Iniki in Hawaiian means ‘strong and piercing wind,’ which is why it was an appropriate name for the hurricane that ravaged the island of Kauai in 1992. Shortly after the storm, a different kind of hurricane arrived. Rocker Todd Rundgren and his wife Michelle moved to Kauai. Sadly, one thing was missing in paradise: an awesome tiki bar. Michele changed that when Tiki Iniki opened in 2013 drawing inspiration from the hurricane that defined her arrival.

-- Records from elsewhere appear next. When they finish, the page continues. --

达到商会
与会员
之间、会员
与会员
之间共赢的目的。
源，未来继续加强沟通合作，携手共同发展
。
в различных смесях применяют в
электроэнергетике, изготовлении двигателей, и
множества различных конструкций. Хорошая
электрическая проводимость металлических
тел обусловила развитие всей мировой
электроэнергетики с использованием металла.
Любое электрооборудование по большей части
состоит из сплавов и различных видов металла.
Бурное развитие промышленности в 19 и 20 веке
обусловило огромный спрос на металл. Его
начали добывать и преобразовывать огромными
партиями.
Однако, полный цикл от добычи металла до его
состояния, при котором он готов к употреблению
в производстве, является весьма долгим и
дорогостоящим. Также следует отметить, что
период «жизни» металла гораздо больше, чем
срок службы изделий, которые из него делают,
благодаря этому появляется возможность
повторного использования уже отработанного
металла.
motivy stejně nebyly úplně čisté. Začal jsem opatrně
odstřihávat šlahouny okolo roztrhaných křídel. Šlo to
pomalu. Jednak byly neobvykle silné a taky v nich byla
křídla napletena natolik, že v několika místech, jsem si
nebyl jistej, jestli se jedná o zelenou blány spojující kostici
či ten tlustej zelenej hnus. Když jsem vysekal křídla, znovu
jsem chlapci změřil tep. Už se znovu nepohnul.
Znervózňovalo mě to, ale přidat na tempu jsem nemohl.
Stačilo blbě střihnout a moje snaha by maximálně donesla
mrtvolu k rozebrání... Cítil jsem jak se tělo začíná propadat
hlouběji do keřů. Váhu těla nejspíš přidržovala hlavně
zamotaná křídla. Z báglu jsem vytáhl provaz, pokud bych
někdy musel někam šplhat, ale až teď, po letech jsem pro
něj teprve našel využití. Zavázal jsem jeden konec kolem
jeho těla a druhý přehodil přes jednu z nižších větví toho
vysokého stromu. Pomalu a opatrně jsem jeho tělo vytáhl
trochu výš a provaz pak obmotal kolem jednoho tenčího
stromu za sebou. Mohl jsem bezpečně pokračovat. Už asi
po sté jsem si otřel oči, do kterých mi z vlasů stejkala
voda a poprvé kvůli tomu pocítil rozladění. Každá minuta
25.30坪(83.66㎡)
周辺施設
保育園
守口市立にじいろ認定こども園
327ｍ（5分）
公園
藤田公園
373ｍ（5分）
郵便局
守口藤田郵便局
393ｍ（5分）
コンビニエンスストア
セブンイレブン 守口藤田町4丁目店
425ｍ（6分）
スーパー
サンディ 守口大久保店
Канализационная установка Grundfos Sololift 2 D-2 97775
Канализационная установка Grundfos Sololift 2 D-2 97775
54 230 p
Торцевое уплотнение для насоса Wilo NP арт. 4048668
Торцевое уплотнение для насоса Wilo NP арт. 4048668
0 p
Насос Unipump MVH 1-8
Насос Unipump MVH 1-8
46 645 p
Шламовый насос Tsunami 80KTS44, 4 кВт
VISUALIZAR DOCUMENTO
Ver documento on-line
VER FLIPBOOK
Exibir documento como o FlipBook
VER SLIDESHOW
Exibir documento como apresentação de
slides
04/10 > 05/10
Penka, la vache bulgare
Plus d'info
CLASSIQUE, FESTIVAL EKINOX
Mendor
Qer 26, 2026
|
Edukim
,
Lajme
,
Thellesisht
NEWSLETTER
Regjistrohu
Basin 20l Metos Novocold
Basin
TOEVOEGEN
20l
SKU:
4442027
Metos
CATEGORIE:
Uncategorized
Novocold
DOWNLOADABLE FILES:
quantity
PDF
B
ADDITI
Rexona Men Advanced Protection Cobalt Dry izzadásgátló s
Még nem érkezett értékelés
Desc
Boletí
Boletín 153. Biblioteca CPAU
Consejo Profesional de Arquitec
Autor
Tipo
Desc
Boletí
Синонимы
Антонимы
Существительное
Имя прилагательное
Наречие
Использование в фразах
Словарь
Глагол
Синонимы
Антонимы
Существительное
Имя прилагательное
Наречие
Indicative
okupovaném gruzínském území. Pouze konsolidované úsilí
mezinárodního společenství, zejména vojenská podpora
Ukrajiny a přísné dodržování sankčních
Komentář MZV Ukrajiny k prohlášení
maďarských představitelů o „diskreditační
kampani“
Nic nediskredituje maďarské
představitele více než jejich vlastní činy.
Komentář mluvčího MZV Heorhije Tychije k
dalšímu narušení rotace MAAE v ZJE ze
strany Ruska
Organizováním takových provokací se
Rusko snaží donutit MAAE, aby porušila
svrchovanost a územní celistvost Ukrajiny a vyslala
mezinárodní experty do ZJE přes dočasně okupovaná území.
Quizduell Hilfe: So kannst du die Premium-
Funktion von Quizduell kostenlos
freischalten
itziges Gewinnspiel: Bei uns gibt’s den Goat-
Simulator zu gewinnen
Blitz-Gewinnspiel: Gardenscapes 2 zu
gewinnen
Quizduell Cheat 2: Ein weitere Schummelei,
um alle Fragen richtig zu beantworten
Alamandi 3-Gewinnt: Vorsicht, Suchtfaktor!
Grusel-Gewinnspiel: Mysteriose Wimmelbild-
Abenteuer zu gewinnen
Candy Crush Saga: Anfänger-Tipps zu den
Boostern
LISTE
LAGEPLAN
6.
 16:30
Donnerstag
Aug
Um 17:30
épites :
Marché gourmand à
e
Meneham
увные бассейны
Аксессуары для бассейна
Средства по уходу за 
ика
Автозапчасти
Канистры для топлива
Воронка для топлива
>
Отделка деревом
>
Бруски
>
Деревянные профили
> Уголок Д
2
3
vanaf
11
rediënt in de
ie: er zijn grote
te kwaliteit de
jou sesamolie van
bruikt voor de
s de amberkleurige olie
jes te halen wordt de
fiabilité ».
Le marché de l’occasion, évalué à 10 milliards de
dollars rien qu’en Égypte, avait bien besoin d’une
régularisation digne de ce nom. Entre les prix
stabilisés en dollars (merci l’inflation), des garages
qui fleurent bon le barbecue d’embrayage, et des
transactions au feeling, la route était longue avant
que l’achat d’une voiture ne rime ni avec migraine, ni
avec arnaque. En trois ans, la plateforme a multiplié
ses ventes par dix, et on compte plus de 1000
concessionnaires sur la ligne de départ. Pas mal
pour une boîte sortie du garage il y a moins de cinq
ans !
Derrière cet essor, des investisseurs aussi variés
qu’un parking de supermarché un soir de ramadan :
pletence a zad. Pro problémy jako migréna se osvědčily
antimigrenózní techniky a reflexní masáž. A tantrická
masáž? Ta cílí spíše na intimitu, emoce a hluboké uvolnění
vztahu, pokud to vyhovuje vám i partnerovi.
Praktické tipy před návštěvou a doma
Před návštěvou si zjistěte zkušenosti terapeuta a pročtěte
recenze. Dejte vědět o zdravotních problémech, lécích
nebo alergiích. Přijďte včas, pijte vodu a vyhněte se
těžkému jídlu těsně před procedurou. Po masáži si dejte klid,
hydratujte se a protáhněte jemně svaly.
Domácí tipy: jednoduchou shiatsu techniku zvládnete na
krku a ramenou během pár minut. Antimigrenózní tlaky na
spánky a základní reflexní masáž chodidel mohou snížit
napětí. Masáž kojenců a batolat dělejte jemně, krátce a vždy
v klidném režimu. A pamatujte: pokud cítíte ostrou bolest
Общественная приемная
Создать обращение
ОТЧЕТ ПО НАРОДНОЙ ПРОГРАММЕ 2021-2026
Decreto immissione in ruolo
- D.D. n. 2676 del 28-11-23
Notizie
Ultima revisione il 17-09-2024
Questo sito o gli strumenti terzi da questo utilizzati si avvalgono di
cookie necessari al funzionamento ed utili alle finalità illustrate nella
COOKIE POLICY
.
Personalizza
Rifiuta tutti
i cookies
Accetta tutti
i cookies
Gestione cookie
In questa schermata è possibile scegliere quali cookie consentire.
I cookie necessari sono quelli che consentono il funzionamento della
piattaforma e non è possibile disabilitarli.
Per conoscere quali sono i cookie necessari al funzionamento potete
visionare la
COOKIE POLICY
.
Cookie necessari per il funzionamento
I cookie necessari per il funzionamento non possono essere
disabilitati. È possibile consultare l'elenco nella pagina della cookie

A giant, menacing, wood-carved tiki god greets guests at the entrance. The inside is loaded with an incredible collection of collectables gathered by the Rundgrens over the years. Posters, statues and bamboo cover the walls. The highlight of this collection is the giant wall of tiki glasses above the bar. Tiki Iniki is more than just tiki kitsch. The bar prides itself on crafting fine, classic cocktails with Hawaiian flare executed by Bar Manager Carlos Burris. The cocktails were created by master mixologist Julie Reiner.
The bar’s most popular cocktail is the Trader Vic’s Mai Tai made with Appleton V/X, J. M. Rhum 80, fresh squeezed lime, orange curacao and toasted almond syrup. While paying homage to the traditional Mai Tai, Burris likes to tweak things a bit. He says he makes Old School drinks with fresh ingredients and new school mixology techniques. The Mai Tai is so popular, he says the bar makes a few hundred a week. The cocktail, upon first taste comes on a bit strong, but Burris suggest pushing the garnish of mint, cherry, lime and orange into the glass and giving it a bit of a muddle. The sweetness of the fruit will then temper the rum making for a perfectly balanced cocktail, which is what Burris wants.
“We like to create a balance between sweet and sour, spice and tang,” says Burris. “We’re trying to hit all flavors.” Burris also says that many of the fruit juices and garnishes come from Michelle’s own garden, so these are truly authentic Kauai beverages.
The Flaming Zombie, another popular drink, is made with five different kinds of rum – Coruba, Lemon Hart 151, Appleton, Bacardi 8 and Wray & Nephew - bitters, grapefruit and lime. Guests can also order it as a bowl which serves two to six people. As the name suggests, Burris sets it on fire. He puts a single sugar cube on top of a fruit garnish and adds a large green pineapple leaf in the middle to protect the straw. He then soaks the sugar cube in rum and lights it on fire. The flames char the fruit and melt the sugar. After it flames out patrons put the charred fruit down into the drink to give it an extra smoky, fruity flavor. A mix of tastes, spice from the rum and the sweet of the fruit, comes through. The Flaming Zombie also has a creaminess, which elevates it above what most people consider an “umbrella” drink.
Another signature cocktail, The Iniki, also strays from the umbrella drink mold. Made with El Dorado 3- and 5-year rum and fresh sweet and sour juice, the cocktail is finished with a not-so-tiki Prosecco float. For fun, Burris bends back the little paper umbrella to symbolize the hurricane.
These three cocktails are served in their own souvenir tiki glasses, each with its own color. The Mai Tai comes in a teal glass, the Iniki in red and the Zombie in brown. The glasses are $20 on their own or purchase a cocktail and keep the glass for an additional $15.
For those looking for a “lighter” drink, try the Lovely Lini. Served in a champagne coupette, this cocktail can be made with either gin or vodka and is mixed with Prosecco, pineapple puree and fresh lemon juice. Burris calls it Kauai champagne. With a lower alcohol content, guests can drink more than one during a lingering evening. The Big Kahuna is as tropical as it gets with passion fruit simple syrup and Madagascar vanilla. However, the main spirit is tequila, which blends nicely. Burris hopes to add a whiskey cocktail soon.
The food at Tiki Iniki is just as fresh and flavorful as the cocktails. Michelle insists they use as many locally sourced items as possible and all the items, from flatbread pizzas to salads, have a Hawaiian twist. The house specialty, the half pound Iniki Burger, is made with a Hawaiian delicacy, SPAM. The Iniki Burger also has spicy mayo, pickled jalapeños and provolone cheese. The visible chunks of spam in the patty give the burger an extra salty, savory taste.
Happy hour here is from 4 to 5:30 PM, and there is a late night happy hour from 9:30 to 11 PM. Service industry night for hotel and restaurant employees is Sundays with a 15% discount. Manic Mondays feature $9 Mai Tais and $7.50 Moscow Mules. Wednesday patrons can really cut loose with Whiskey, Wine and Wigs night. Along with whiskey and wine specials, anyone who comes in wearing a wig gets a 10% discount.
Tiki Iniki is Michelle Rundgren’s labor of love, and guests can see it in the service and taste it in the cocktails and food. It’s a place where locals can relax and visitors can find the essence of the island. Tiki Iniki is located in the Princeville Center on the northern side of Kauai, just off Highway 56.